The original shrinkage method and the simple alternatives proposed above treat each indicator variable independently. In reality, the indicators that are combined for each domain score are (usually positively) correlated. In principle, shrinkage can be improved by obtaining better between- and within-data zone variance estimates. This can be achieved by estimating the covariance structure of indicators between data zones, though the within-data zone covariance structure cannot, with the data available, be obtained. Multivariate shrinkage techniques are available ¹³ that utilise this information and this was proposed as an alternative to univariate shrinkage for each domain; furthermore, for age-sex standardised indicator variables, multivariate shrinkage could be applied to all age-sex subgroups simultaneously.

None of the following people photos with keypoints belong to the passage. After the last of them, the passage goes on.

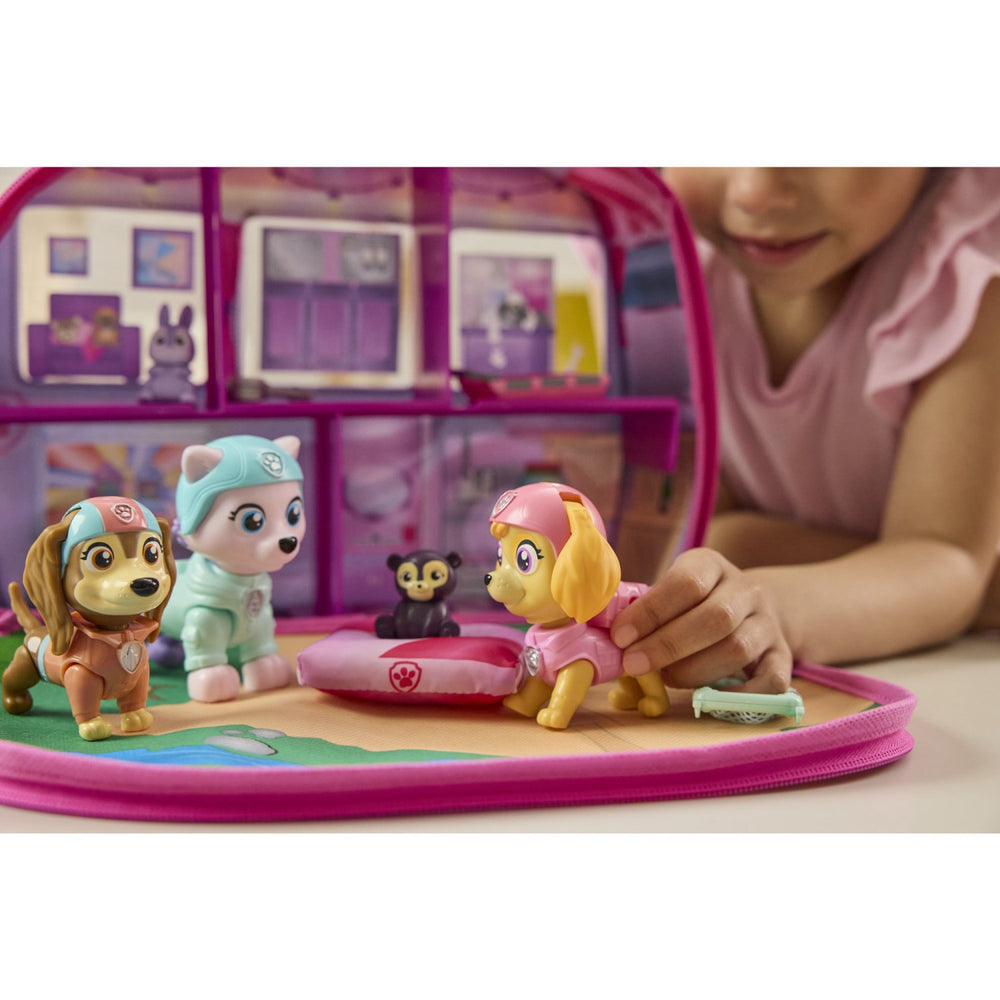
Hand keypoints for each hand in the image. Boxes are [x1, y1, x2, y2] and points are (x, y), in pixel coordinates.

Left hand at [611, 548, 792, 692]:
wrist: (756, 608)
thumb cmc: (695, 604)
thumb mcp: (672, 591)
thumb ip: (647, 609)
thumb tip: (611, 638)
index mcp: (712, 566)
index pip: (686, 582)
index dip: (651, 611)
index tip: (620, 636)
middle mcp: (746, 591)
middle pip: (715, 618)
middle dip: (667, 645)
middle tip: (633, 664)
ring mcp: (769, 625)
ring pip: (737, 649)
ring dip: (694, 670)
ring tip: (664, 678)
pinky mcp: (783, 658)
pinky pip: (771, 680)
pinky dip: (738, 694)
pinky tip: (706, 695)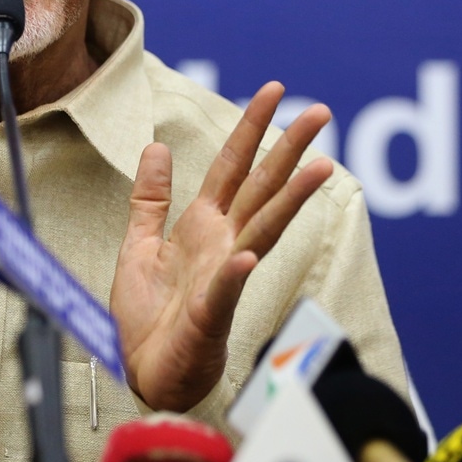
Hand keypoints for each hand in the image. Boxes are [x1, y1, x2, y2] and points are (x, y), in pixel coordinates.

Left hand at [110, 82, 333, 411]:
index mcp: (205, 226)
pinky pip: (224, 290)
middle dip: (290, 149)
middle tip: (322, 112)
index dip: (251, 128)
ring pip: (263, 230)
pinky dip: (234, 273)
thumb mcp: (139, 244)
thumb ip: (151, 198)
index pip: (233, 166)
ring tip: (318, 168)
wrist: (142, 372)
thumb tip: (156, 146)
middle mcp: (223, 244)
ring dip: (290, 200)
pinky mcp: (210, 314)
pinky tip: (245, 256)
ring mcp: (223, 277)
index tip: (274, 90)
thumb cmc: (147, 317)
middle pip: (262, 188)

Various model-base shrinkage methods were also proposed. These use random effects models to estimate the average value of an indicator in each data zone. These estimates are shrunk towards the higher-level average value in much the same way as with the original method.

However, the models can be generalised to incorporate several layers of higher-level units, for example data zones within IGs, IGs within LAs and LAs within the national dataset. In this way, data zone, IG and LA average indicator values are all shrunk towards higher-level averages. Also, multivariate shrinkage can be achieved by modelling several indicators simultaneously as an additional level in the model. The final, and most complex shrinkage alternative proposed, was via a spatial shrinkage model, which models the correlation between geographically proximate data zones.

3.3. Factor Analysis

The use of Factor Analysis ( FA) was also highlighted for review in the SE Strategy document. The original SIMD algorithm assumes that there is a single latent variable underlying each of the health, education and access domains, and FA is used to identify the weighted combination of the indicators in each domain that best estimates these latent factors. Prior to FA, each indicator variable is ranked over all data zones and transformed to a standard Normal distribution.

As for the alternative shrinkage methods, modifications to the original FA method would be evaluated by application to the simulated datasets.

The simplest alternative to FA that was proposed was Principal Components Analysis ( PCA) which identifies the linear combination of the indicator variables in each domain that explains the largest possible proportion of the total variance across all component indicators (after ranking and transformation to standard Normal variates). Additional modifications for evaluation were to use FA and PCA on indicator variables that were either untransformed, or subjected to alternative transformations of ranking, or ranking followed by an exponential transformation.

A more complex alternative was also planned, using a generalised FA technique ¹⁴. This uses the untransformed indicator variables, but assumes a distribution for these other than a Normal distribution; in most cases a Binomial, for those indicators that are expressed as a proportion (or percentage) of the data zone population (or sub-population).